步骤一：修改 RunOcrAndDraw，传递 onStatusChanged

将 RunOcrAndDraw 方法修改如下，利用 Dispatcher.Invoke 保证 UI 线程安全：

private async Task RunOcrAndDraw(byte[] imageBytes)

{

    ProcessingText.Visibility = Visibility.Visible;

    ProcessingText.Text = "正在识别...";

    var ocr = new PaddleOCRService();

    var results = await ocr.StartOCR(imageBytes, msg =>

    {

        // 友好提示，确保在UI线程

        Dispatcher.Invoke(() =>

        {

            ProcessingText.Text = msg;

            ProcessingText.Visibility = Visibility.Visible;

        });

    });

    ProcessingText.Visibility = Visibility.Collapsed;

    if (results.strings == null || results.strings.Count == 0)

    {

        OcrTextBox.Text = "未识别到文本";

        return;

    }

    OcrTextBox.Text = string.Join(Environment.NewLine, results.result.Regions.Select(r => r.Text));

    _lastOcrResult = results.result;

    var drawed = DrawOcrResultsOnImage(_currentImage, results.result);

    MainImage.Source = drawed;

}

步骤二：确保 PaddleOCRService.cs 的 StartOCR 支持 onStatusChanged

如前所述，PaddleOCRService.cs 需如下实现：

public async Task<(List<string> strings, PaddleOcrResult result)> StartOCR(

    Mat src,

    Action<string>? onStatusChanged = null,

    int timeoutMs = 1500)

{

    PaddleOcrResult result;

    var resultText = new List<string>();

    var modelInfo = OnlineFullModels.ChineseV3;

    using var cts = new CancellationTokenSource();

    var timeoutTask = Task.Delay(timeoutMs, cts.Token)

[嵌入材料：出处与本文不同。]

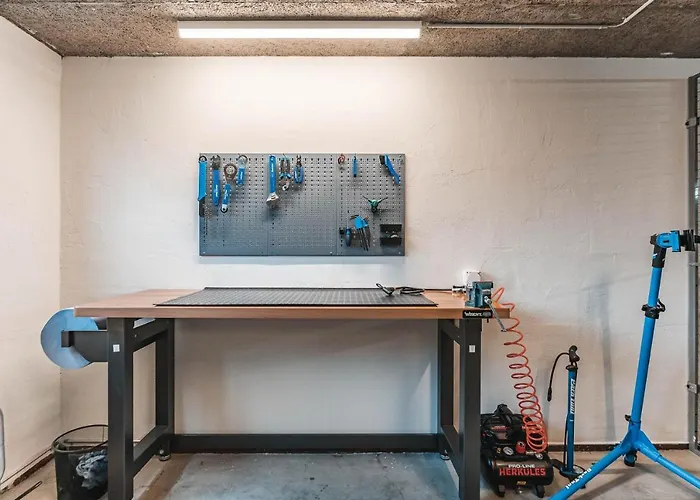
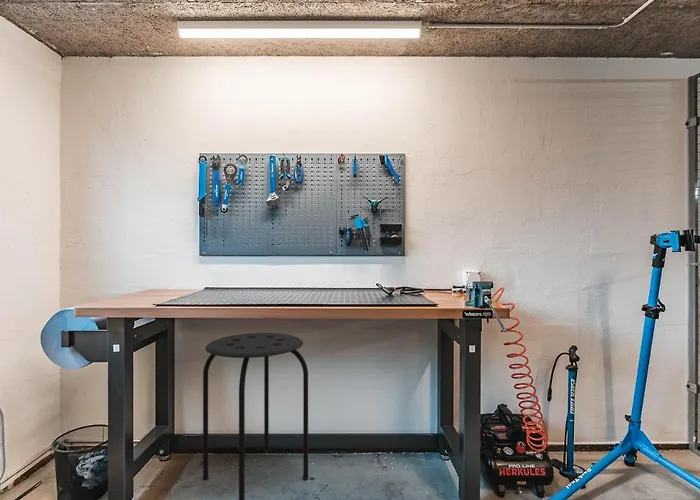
+ stool [202,332,309,500]
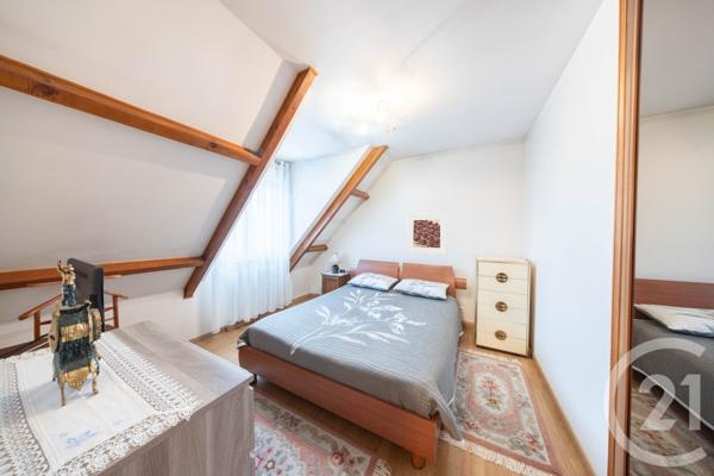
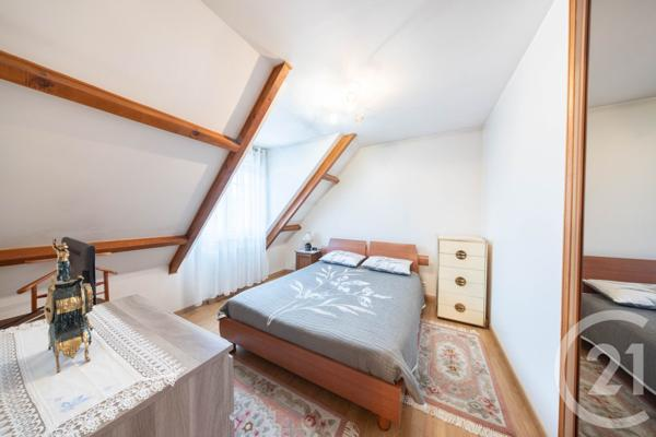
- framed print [406,212,449,256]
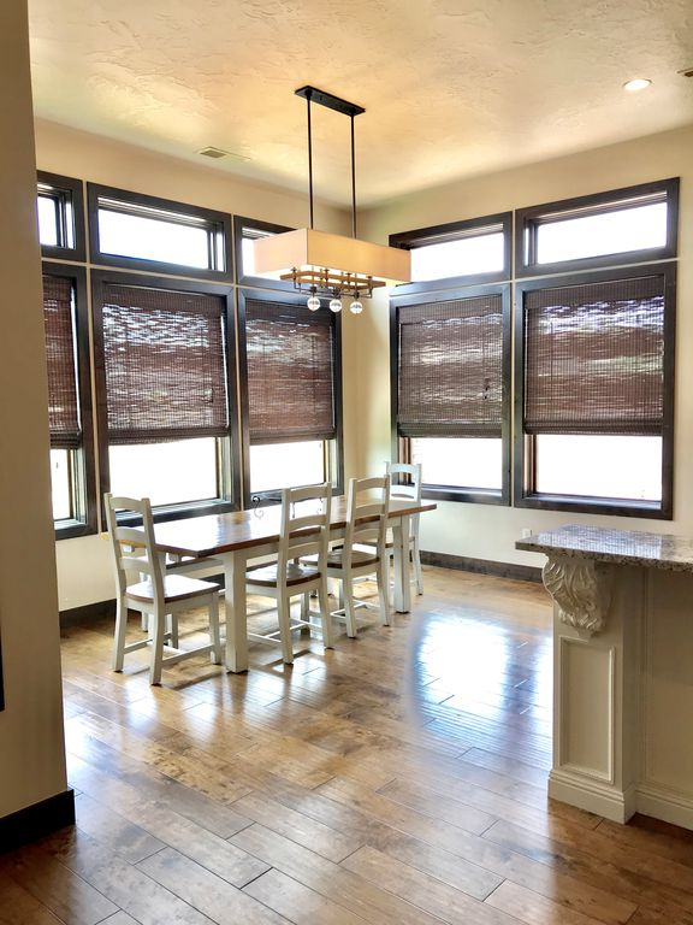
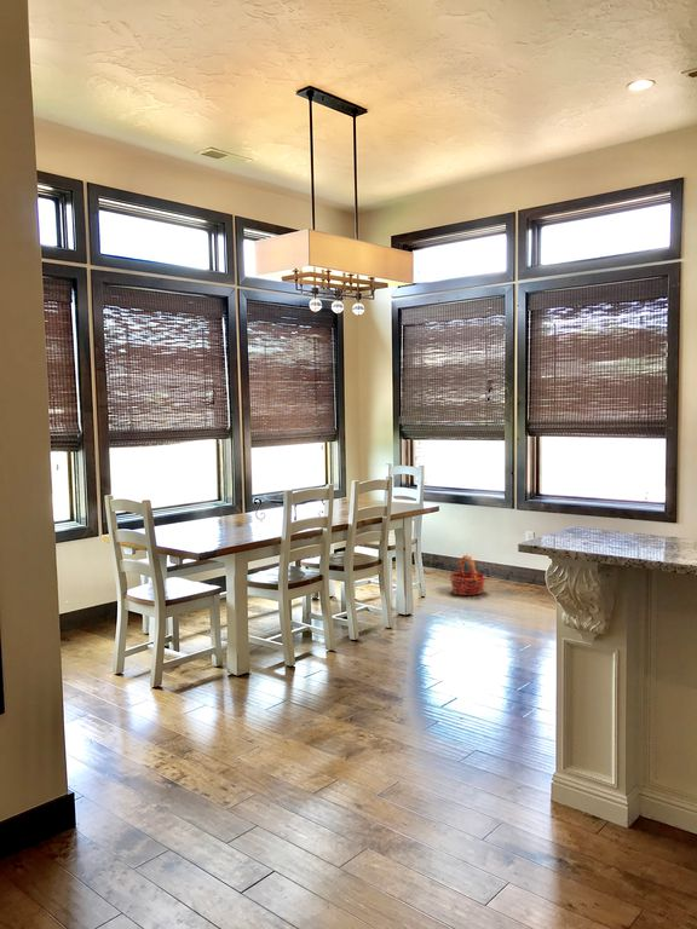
+ basket [449,554,486,596]
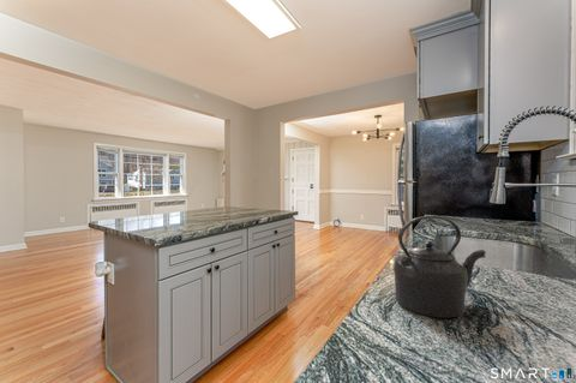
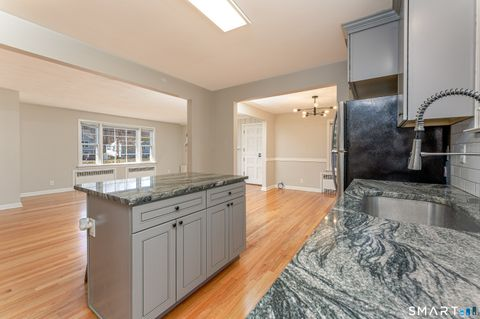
- kettle [392,215,487,319]
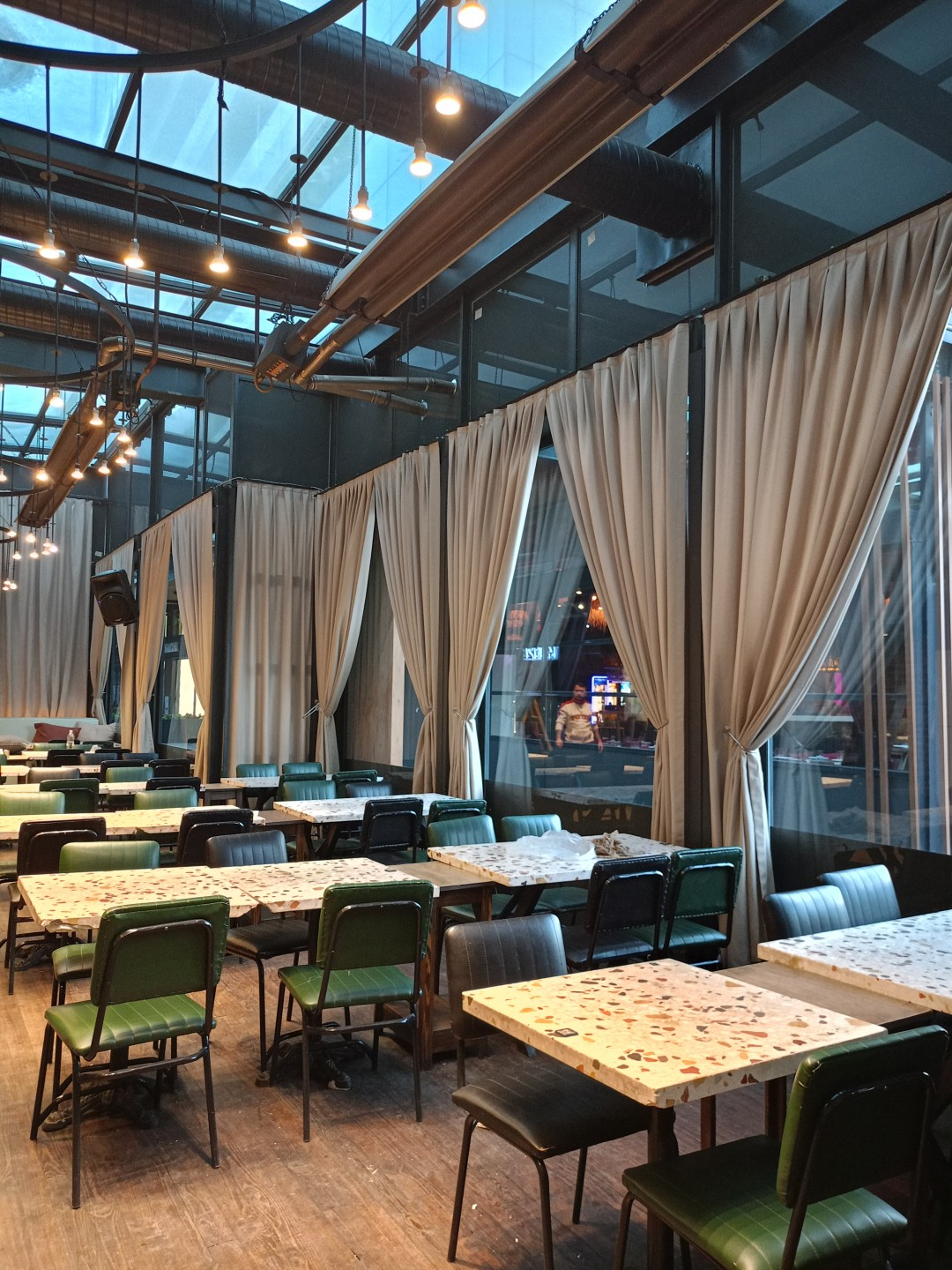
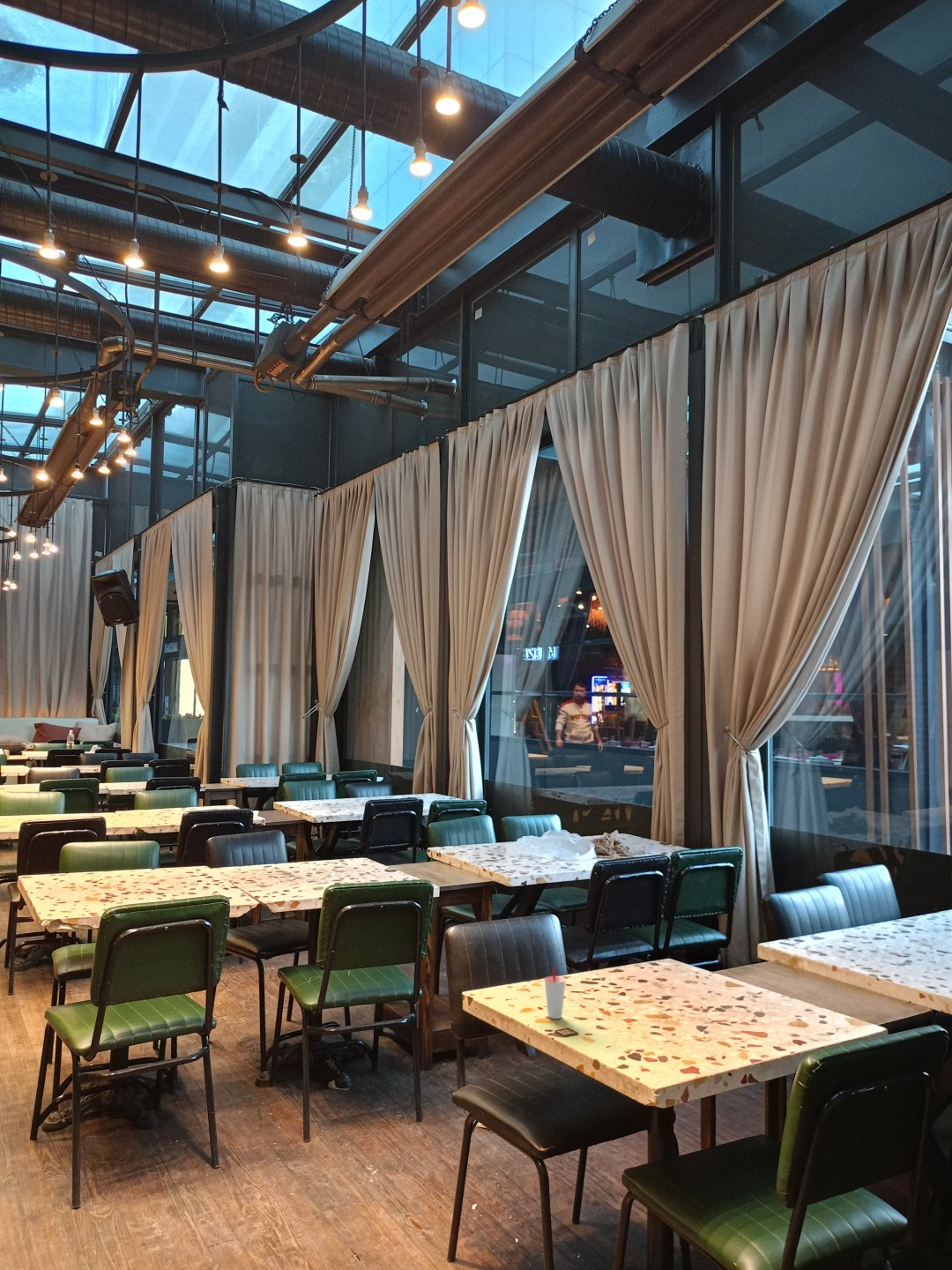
+ cup [543,966,567,1020]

        .ContinueWith(t =>

        {

            if (!t.IsCanceled)

            {

                onStatusChanged?.Invoke("正在初始化OCR模型，请稍候...");

            }

        });

    FullOcrModel model = await modelInfo.DownloadAsync();

    cts.Cancel();

    using (PaddleOcrAll all = new(model)

    {

        AllowRotateDetection = true,

        Enable180Classification = true,

    })

    {

        Stopwatch sw = Stopwatch.StartNew();

        result = all.Run(src);

        foreach (PaddleOcrResultRegion region in result.Regions)

        {

            resultText.Add(region.Text);

        }

    }

    src.Dispose();

    return (resultText, result);

}

这样，用户在模型首次下载或初始化时会看到“正在初始化OCR模型，请稍候...”，其余时间显示“正在识别...”，体验更友好。